Perlindungan Lahan Pertanian dalam Upaya Menuju Ketahanan Pangan

  • Whatsapp

Oleh: Apriyono
Analis Kebijakan Pertama Bappeda Prov. Kep Babel

Sektor pertanian sebagai salah satu sektor yang handal dan mempunyai potensi besar untuk berperan sebagai pemicu pemulihan ekonomi nasional, salah satunya melalui ketahanan pangan nasional. Untuk itu, diharapkan kebijakan sektor pertanian lebih diutamakan, mengingat ketahanan pangan merupakan salah satu prioritas pembangunan nasional serta menjadi salah satu isu strategis dan masalah pemerintah daerah. Kondisi saat ini, setiap tahun luas lahan pertanian selalu mengalami defisit, padahal ketersediaan lahan untuk usaha pertanian merupakan syarat mutlak guna mewujudkan peran sektor pertanian secara berkelanjutan, terutama dalam perannya mewujudkan kemandirian, ketahanan, dan kedaulatan pangan nasional. Luas lahan pertanian di sejumlah provinsi sentra produksi pangan, terutama padi, terus mengalami penurunan. Berkurangnya lahan pertanian disebabkan oleh tingginya alih fungsi lahan menjadi perkebunan, perumahan, pertambangan dan ada pula yang beralih fungsi menjadi fasilitas instansi pemerintahan seiring pemekaran daerah.

Regulasi tentang alih fungsi lahan harus dijalankan secara ketat, terkontrol mulai tingkat pusat sampai ke daerah. Apabila tidak dilaksanakan diperkirakan pada tahun 2025 luas lahan sawah di Indonesia hanya akan tersisa dua juta hektare. Kondisi itu bertolak belakang dengan keinginan pemerintah yang ingin mempertahankan produksi pangan nasional di masa mendatang. Malahan sebaliknya, bisa mengancam ketahanan pangan nasional. Semakin sedikitnya lahan pertanian menjadi tantangan berat yang harus dihadapi oleh pemerintah pusat dan daerah. Apalagi penduduk yang rawan pangan pada tahun 2015 ada sedikitnya 42,68 juta, sementara penduduk rawan pangan berjumlah 83,59 juta. Kementerian Pertanian, mencatat sejak tahun 2014 hingga 2018 telah mencetak lahan pertanian baru seluas 215.811 hektare. Namun, produktivitas dan kualitas lahan tersebut jauh di bawah lahan yang telah dialihfungsikan.

Baca Lainnya

Untuk mengatasi alih fungsi lahan pertanian, sebenarnya pemerintah telah menetapkan beberapa regulasi terutama terkait perlindungan lahan pertanian pangan berkelanjutan.
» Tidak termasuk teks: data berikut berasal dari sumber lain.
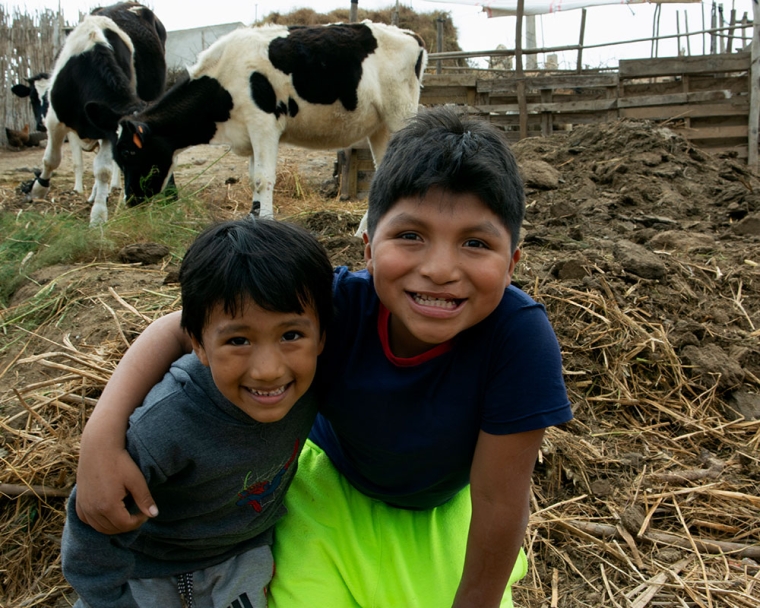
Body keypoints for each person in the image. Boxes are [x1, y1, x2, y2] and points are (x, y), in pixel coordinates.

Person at [74, 106, 573, 608]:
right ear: (368, 248)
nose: (440, 269)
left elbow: (497, 498)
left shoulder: (518, 339)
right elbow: (178, 328)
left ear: (512, 263)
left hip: (440, 507)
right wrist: (101, 436)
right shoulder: (337, 306)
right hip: (326, 484)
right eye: (410, 236)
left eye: (475, 242)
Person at [61, 218, 334, 607]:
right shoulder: (165, 425)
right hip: (147, 566)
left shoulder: (320, 376)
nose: (268, 369)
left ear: (322, 336)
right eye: (238, 341)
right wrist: (109, 599)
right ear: (198, 346)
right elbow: (93, 525)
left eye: (291, 335)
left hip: (242, 554)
Dalam Undang- Undang No. 26 Tahun 2007 tentang Penataan Ruang pasal 48 ayat (2), mengamanatkan masing-masing pemerintah daerah harus memasukkan luasan area pertanian dalam rencana tata ruang dan wilayahnya sebagai lahan berkelanjutan. Selanjutnya ditetapkanlah Undang-Undang Nomor 41 Tahun 2009 tentang Perlindungan Lahan Pertanian Pangan Berkelanjutan (PLP2B), serta Peraturan Pemerintah (PP) no. 1 Tahun 2011 tentang Penetapan dan Alih Fungsi Lahan Pertanian Pangan Berkelanjutan. PP tersebut bertujuan untuk mewujudkan dan menjamin tersedianya lahan pertanian pangan berkelanjutan, mewujudkan kemandirian, ketahanan dan kedaulatan pangan nasional, meningkatkan pemberdayaan dan kesejahteraan petani, memberikan kepastian berusaha tani dan mewujudkan keseimbangan ekologis serta mencegah pemubaziran investasi infrastruktur pertanian. Adapun yang dimaksud perlindungan lahan pertanian pangan berkelanjutan itu sendiri adalah lahan pertanian yang ditetapkan untuk dilindungi dan dikembangakan secara konsisten guna menghasilkan pangan pokok bagi kemandirian, ketahanan dan kedaulatan pangan nasional.